Pickup flatworks ready
Posted on October 28, 2017Independent Study
As I mentioned in my IMCA 400 post, this week I was lucky enough to have access to the lasercutter. This allowed me to test and cut the appropriate versions of the pickup flatworks.
From that point, I needed to add the eyelets. First, I tried with Loctite, only to read afterwards that it was not meant for plastic.
Then I used Epoxy, which seemed appropriate. A day or two later, I realized the flatworks were cracked around the eyelets (see image above on the left). Speaking with the maquette shop technician, I learned that Epoxy actually expands slightly when drying. Since I am currently using acrylic, which is quite rigid, any expansion breaks it…

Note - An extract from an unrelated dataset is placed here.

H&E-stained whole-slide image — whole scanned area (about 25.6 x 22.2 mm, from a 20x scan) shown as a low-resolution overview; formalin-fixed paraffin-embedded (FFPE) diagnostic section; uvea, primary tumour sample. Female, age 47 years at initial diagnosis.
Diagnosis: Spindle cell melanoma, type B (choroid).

When I bought the eyelets, I also bought a setting tool. For real guitar pickup flatworks, which are made out of a more flexible plastic, one would actually set the eyelet with a hammer. I tried, but as visible on the image above on the right, that did not work either…
Elio from the Sensor Lab lent me this product you can see above, and so far this seems to be the winner! Now I need to find more of this.
This week I destroyed a few telephones in order to rip their coils out. One was somewhat easy to extract, but it was encase in a metal structure with no connectors. The other had its coil completely molded in plastic, making it completely impossible to take out without destroying it.
I was given another coil, a 170Ω one, which would seem to be in the appropriate range, however no signal was generated either. Discussing with a friend who tried to work with sound electronics before, he mentioned that breadboards were not ideal to work, as their connections were not of sufficient quality. This week I will to mount my current electronics on a perf board and test, hoping that this will allow me to move forward.
It turns out I had noted down the wrong date for when I needed to return the Brutalism books, so they were sort of ripped out of my hands before I was done with them. While there were a few inspiring shapes, I don’t think I am yet at the point where I can completely link the subject of architecture and sound sculpture. I will come back to that once I have moved forward with the basic components I need, namely the pickup and the signal generator.